Shoppers buy fruit at a store in Shijiazhuang, Hebei province. (Photo: China Daily)
WASHINGTON - China's service sector has seen a strong expansion in May and June and the pickup will continue in the second half of the year, as the country has COVID-19 under control and a lot of pent-up demand will emerge, a leading US expert on China's economy has said.
"The initial impetus for growth came in the industrial sector, particularly manufacturing.
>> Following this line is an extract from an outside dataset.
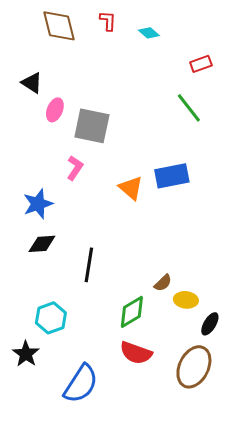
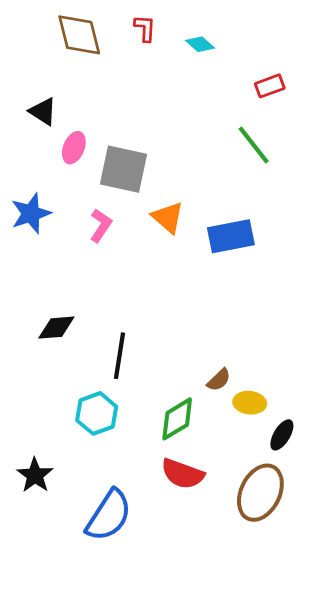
orange triangle: (131, 188) -> (168, 217), moved
blue star: (38, 204) -> (31, 213), moved
cyan hexagon: (51, 318) -> (97, 413), moved

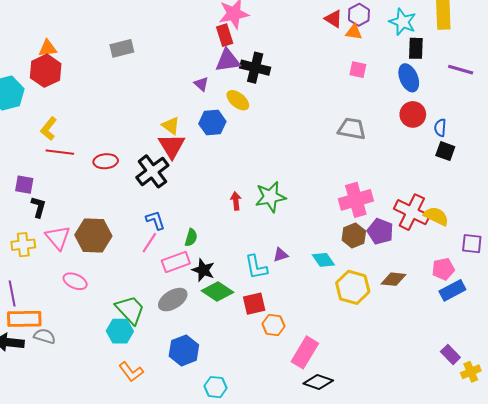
Now we're seeing a pickup in the service sector," Nicholas Lardy, a senior fellow at Washington DC -based think tank the Peterson Institute for International Economics (PIIE), told Xinhua on Thursday.
China's gross domestic product (GDP) expanded by 3.2 percent year on year in the second quarter, following a 6.8 percent contraction in the first quarter, according to newly released data from the National Bureau of Statistics (NBS).
Noting that the rebound is in line with his expectation, Lardy said China's industrial sector has been recovering "most rapidly," while the service sector has also seen expansion, with the country "doing stunningly well" on the trade side.
Retail sales, which are only slightly down in June compared with the same month last year, have done "extremely well" compared with other economies and "improved dramatically," Lardy noted.
"I think we'll see further recovery in retail sales, which will contribute to the growth of the service sector," he said.
Global trade is down 16 percent year-to-date, while China's exports in June rose 0.5 percent from a year earlier, Lardy said, noting that "it's an extremely strong performance" compared with the rest of the world.
"Several months ago, a lot of people were saying that the external sector was going to be a big drag on China's growth," said the veteran China watcher. "But that clearly has not happened yet."
Looking back at what had happened in 2019, Lardy said China's exports to the United States declined at double-digit rates because of the Trump administration's high tariffs, but China managed to expand its exports. "So I think it's a mistake to underestimate China's resilience on the export side," he said.
Lardy added that he thinks China's economic recovery will continue in the second half of the year, since the country has been managing COVID-19 well.
He highlighted that China has managed to "put the brakes" on small outbreaks in Wuhan and more recently in Beijing with massive testing, quarantining and contact tracing measures.
"I think they have the resources and the commitment to avoid a negative effect of the coronavirus in the second half," Lardy said. "My view is that the virus is not likely to be a significant factor going forward."
The renowned expert said he thinks China is going to grow by 2 to 3 percent this year, a more optimistic projection than that of the International Monetary Fund (IMF) and the World Bank, which both forecasted a growth rate of roughly 1.0 percent for China.
Despite the overall promising picture, Lardy said the private sector is not playing a role as it should be, which could be a downside risk in China's further recovery.
"The rate of increase in investment by private companies is very, very low -- much below the average," he said, calling on the authorities to continue to increase the flow of credit to private companies.
Another challenge, Lardy said, is how to continue to provide much needed policy support and at the same time try to limit the increase in debt-to-GDP ratio so as to reduce financial risk.
"I think the central bank has actually been doing a pretty good job of selective easing and targeted easing, and they're avoiding flooding the market with credit in order to boost up growth," he said. "But I think that's a tough balancing act."
Commenting on China's role in global recovery, Lardy said China is "leading the way" as it's the first major economy to show any sign of recovery in light of the pandemic.
With positive growth this year, followed by a more robust recovery next year, the Chinese economy at the end of 2021 could be 10 percent bigger than it was in 2019, Lardy noted.
Meanwhile, the output of the United States, the European Union, Japan, Canada, and Britain is going to be smaller in 2021 than it was in 2019.
"This year, when global growth shrinks and China's expands, on a conventional calculation, China's contribution to global growth is infinite because it's positive and global growth is negative," Lardy said.
"So I think it's going to play a very positive role," he said. "I don't think this has been significantly understood, but I think it should be."